In practice, read latency tends to degrade over time under mixed load. We observe this even across relatively short consecutive runs. To get meaningful results, you need to first drive the device into a steady state. In our case, however, we were primarily interested in software overhead rather than device behavior.
For a cleaner comparison, it would probably make sense to use something like an in-memory block device (e.g., ublk), but we didn’t dig into it.
As for profiling: we didn’t run perf, so the following is my educated guess:
1. With libaio, control structures are copied as part of submission/completion. io_uring avoids some of this overhead via shared rings and pre-registered resources. 2. In our experience (in YDB), AIO syscall latency tends to be less predictable, even when well-tuned. 3. Although we report throughput, the setup is effectively latency-bound (single fio job). With more concurrency, libaio might catch up.
We intentionally used a single job because we typically aim for one thread per disk (two at most if polling enabled).

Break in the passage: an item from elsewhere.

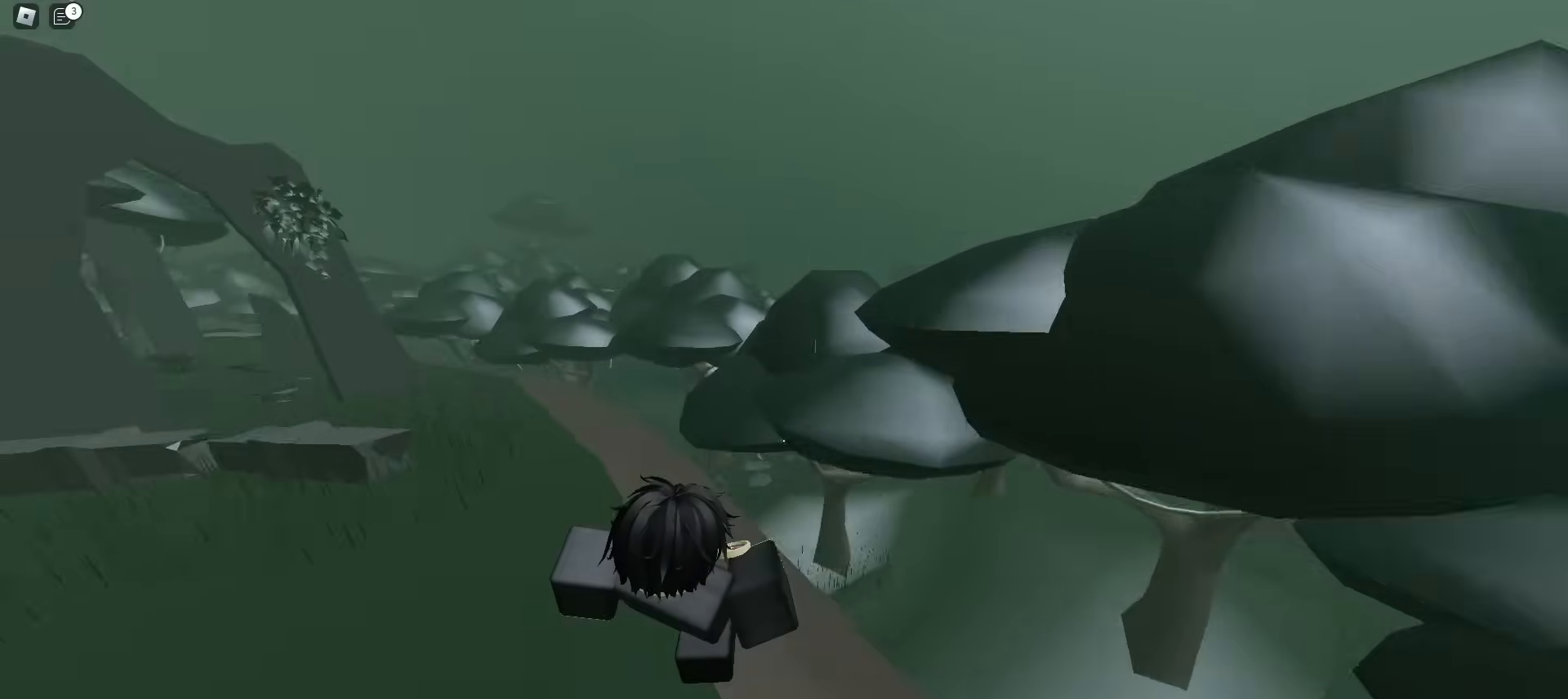
{"keys": ["a", "ctrl", "w"], "mouse": [], "events": [[217, "a", "up"], [217, "d", "down"], [417, "a", "down"], [433, "d", "up"]]}
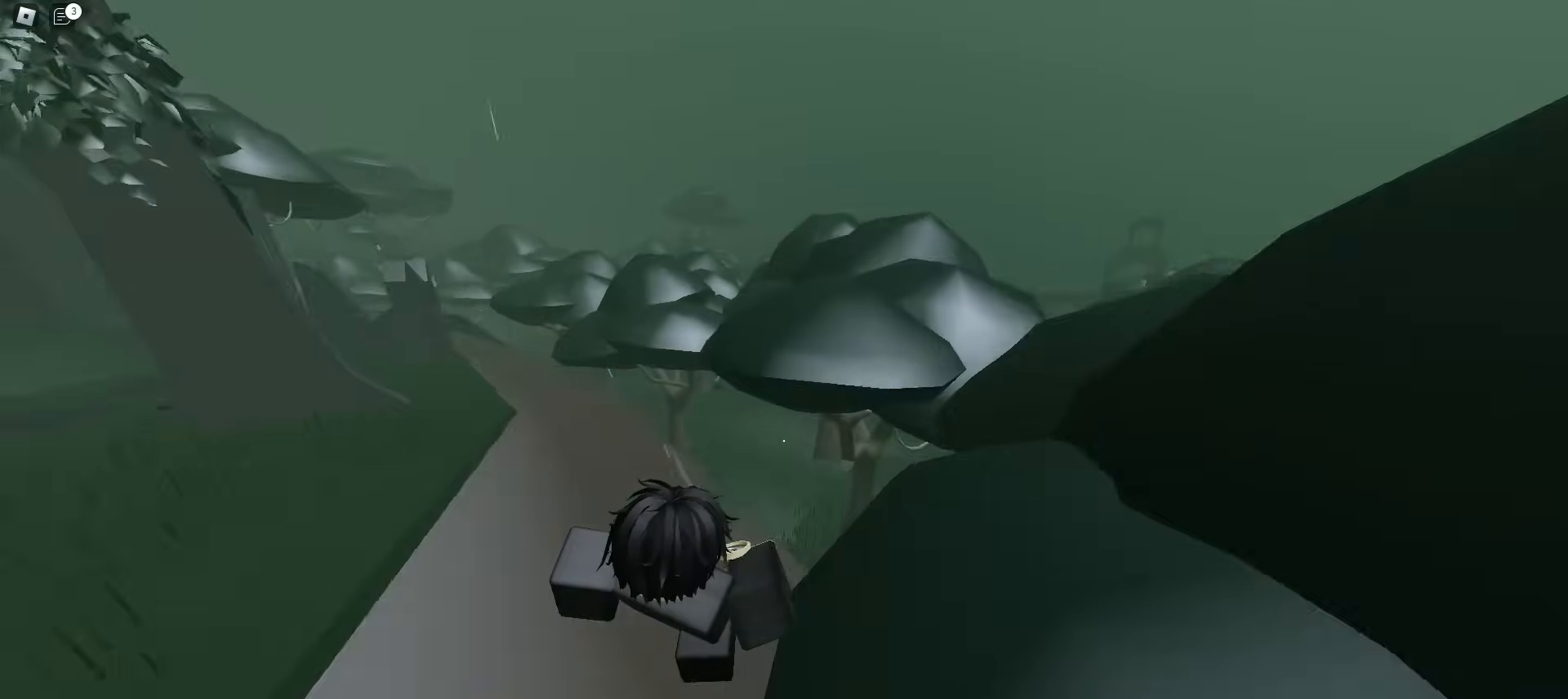
{"keys": ["a", "ctrl"], "mouse": [], "events": [[317, "w", "up"]]}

In our setup (usually 6 disks), increasing concurrency per device is not desirable.
IOMMU may induce some interrupt remapping latency, I'd be interested in seeing:
1) interrupt counts (normalized to IOPS) from /proc/interrupts
2) "hardirqs -d" (bcc-tools) output for IRQ handling latency histograms
3) perf record -g output to see if something inside interrupt handling codepath takes longer (on bare metal you can see inside hardirq handler code too)
Would be interesting to see if with IOMMU each interrupt handling takes longer on CPU (or is the handling time roughly the same, but interrupt delivery takes longer). There may be some interrupt coalescing thing going on as well (don't know exactly what else gets enabled with IOMMU).
Since interrupts are raised "randomly", independently from whatever your app/kernel code is running on CPUs, it's a bit harder to visualize total interrupt overhead in something like flamegraphs, as the interrupt activity is all over the place in the chart. I used flamegraph search/highlight feature to visually identify how much time the interrupt detours took during stress test execution.
Example here (scroll down a little):
https://tanelpoder.com/posts/linux-hiding-interrupt-cpu-usag...
You suggest a very interesting measurements. I will keep it in my mind and try during next experiments. Wish I have read this before to apply during the past runs :)
After careful reading I'm surprised how small IRQ squares build up 30%. Should search for interrupts when I inspect our flamegraphs next time.
Edit: I wrote about that setup and other Linux/PCIe root complex topology issues I hit back in 2021:
eivanov89•3h ago
A short summary below.
We ran fio benchmarks comparing libaio and io_uring across kernels (5.4 -> 7.0-rc3). The most surprising part wasn’t io_uring gains (~2x), but a ~30% regression caused by IOMMU being enabled by default between releases.
Happy to share more details about setup or reproduce results.
jcalvinowens•10m ago
Was the iommu using strict or lazy invalidation? I think lazy is the default but I'm not sure how long that's been true.